El Poder Judicial y la policía que (es de libro) proveerán una cantidad sugestiva de esos insumos no estipulan ningún límite a la propalación de rumores, mentiras y escándalos.

Tanto en el bullshit, como en la instalación de imágenes infamantes, jueces, fiscales y asesores de Menores podrían abrir la boca. O mejor, predicar por escrito, estipular límites.
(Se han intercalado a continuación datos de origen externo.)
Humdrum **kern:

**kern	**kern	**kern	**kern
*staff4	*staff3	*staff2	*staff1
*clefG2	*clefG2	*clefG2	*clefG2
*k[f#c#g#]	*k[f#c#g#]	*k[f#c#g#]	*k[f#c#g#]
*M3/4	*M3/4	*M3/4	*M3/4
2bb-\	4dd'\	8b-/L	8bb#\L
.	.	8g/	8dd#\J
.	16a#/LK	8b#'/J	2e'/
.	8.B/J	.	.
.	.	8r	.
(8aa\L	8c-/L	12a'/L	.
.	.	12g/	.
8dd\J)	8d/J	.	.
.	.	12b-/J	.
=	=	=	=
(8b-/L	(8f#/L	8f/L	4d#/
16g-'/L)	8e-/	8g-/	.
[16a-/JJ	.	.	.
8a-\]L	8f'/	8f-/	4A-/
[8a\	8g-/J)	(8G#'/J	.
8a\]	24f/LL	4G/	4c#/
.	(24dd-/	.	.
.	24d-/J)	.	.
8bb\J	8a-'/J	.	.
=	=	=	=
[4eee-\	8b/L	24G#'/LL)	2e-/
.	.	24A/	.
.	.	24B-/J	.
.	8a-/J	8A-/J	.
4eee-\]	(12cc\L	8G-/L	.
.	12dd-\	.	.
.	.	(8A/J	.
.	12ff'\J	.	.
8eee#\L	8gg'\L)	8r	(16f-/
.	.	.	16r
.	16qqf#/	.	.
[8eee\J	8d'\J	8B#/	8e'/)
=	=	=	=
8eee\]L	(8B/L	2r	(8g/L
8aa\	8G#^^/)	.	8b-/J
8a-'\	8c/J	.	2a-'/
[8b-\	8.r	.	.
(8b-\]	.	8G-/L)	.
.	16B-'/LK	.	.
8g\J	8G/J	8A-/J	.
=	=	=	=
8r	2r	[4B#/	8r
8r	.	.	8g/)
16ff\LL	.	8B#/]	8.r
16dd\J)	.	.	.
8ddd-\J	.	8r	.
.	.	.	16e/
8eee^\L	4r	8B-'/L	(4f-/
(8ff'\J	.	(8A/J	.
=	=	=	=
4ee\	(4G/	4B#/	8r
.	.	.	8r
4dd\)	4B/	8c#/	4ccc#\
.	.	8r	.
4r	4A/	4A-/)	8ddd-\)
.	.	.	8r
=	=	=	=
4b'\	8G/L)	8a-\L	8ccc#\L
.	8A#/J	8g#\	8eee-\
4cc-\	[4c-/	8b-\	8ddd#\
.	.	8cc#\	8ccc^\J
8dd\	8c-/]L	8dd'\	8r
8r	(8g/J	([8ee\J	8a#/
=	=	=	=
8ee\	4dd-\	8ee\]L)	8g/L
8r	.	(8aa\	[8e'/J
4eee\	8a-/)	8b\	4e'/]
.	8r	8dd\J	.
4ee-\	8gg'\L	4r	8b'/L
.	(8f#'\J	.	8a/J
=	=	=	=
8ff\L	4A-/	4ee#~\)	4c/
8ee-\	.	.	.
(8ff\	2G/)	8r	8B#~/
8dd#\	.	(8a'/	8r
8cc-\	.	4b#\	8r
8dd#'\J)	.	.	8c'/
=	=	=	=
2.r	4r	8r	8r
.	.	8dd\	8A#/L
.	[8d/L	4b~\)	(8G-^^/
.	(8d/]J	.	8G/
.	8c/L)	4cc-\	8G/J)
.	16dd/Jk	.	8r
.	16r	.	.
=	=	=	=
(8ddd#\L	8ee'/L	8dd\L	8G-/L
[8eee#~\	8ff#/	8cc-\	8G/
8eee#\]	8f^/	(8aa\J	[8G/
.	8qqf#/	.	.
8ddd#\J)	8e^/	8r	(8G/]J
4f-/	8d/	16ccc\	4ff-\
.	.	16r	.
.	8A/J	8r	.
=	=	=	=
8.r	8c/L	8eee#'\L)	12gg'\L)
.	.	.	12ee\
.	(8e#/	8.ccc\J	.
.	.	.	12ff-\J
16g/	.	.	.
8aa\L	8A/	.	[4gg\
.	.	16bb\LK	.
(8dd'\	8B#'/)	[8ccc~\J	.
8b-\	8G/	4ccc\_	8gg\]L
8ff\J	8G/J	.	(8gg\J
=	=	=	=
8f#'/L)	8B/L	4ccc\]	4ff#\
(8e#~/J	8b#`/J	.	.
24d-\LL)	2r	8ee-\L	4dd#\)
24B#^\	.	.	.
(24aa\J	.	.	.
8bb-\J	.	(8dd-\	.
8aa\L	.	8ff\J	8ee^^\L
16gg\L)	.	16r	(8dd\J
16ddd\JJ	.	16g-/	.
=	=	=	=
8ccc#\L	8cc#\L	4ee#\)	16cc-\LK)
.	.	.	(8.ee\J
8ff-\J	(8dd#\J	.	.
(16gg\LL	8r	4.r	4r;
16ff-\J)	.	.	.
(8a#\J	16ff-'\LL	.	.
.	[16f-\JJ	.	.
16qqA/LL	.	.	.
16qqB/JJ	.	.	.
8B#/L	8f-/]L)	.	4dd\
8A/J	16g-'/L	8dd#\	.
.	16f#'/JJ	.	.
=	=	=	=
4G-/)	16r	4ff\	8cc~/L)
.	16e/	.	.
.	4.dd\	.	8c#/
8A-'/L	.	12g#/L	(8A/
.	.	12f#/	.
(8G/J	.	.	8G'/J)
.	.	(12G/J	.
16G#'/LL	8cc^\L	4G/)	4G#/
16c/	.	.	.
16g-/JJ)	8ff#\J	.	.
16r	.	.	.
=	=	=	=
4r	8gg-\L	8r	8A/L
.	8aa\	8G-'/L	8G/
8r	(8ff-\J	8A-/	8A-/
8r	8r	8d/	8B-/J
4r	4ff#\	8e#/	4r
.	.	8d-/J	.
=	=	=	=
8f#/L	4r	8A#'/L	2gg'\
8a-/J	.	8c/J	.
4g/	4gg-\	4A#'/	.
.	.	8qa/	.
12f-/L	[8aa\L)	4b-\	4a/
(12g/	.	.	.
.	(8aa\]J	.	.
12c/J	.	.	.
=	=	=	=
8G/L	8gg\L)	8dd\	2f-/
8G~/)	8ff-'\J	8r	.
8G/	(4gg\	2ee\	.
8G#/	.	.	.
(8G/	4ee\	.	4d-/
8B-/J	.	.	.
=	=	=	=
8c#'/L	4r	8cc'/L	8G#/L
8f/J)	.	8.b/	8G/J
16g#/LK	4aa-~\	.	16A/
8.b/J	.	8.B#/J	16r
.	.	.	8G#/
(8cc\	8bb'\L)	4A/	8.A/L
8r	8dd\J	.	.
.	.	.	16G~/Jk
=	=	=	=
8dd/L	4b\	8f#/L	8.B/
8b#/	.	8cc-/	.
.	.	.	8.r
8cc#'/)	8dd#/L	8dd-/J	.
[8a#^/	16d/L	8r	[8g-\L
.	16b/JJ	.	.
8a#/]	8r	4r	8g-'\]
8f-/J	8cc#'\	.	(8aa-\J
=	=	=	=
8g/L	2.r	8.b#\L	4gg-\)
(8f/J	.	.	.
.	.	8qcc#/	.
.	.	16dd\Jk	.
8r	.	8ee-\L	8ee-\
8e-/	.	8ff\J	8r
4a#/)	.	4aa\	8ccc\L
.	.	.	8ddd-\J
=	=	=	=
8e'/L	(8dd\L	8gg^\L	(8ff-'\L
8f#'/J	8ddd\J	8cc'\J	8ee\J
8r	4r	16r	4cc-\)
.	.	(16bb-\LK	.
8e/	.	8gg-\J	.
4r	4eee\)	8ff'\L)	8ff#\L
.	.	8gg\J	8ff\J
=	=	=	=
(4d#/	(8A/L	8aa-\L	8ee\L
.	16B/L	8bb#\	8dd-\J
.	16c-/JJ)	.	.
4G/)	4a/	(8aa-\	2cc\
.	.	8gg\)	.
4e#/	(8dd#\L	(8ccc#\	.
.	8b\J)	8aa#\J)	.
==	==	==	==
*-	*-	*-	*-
Los encargados de la causa podrían (como los médicos en casos de enfermedades de personas famosas) difundir partes regulares con toda la información oficial, aclarando que ésa es la única seria y emanada de autoridad competente. No lo hacen, seguramente porque eso los pondría de punta con periodistas y medios. Y también, como ya se dijo, porque a menudo son coautores del pescado podrido.

Más allá de sus particularidades, el “caso Candela” alude al modo en que se informa en Argentina, a la talla de los medios privados, a su falsa diversidad, a su nulo apego a la ley, a la chatura profesional de muchas de sus estrellas. Un filón para quienes bregan por la emergencia de comunicación alternativa, atractiva y técnicamente bien resuelta. Un espacio que la Ley de Servicios de Comunicación Audiovisual entreabrió y que, por ahora, no se termina de ocupar.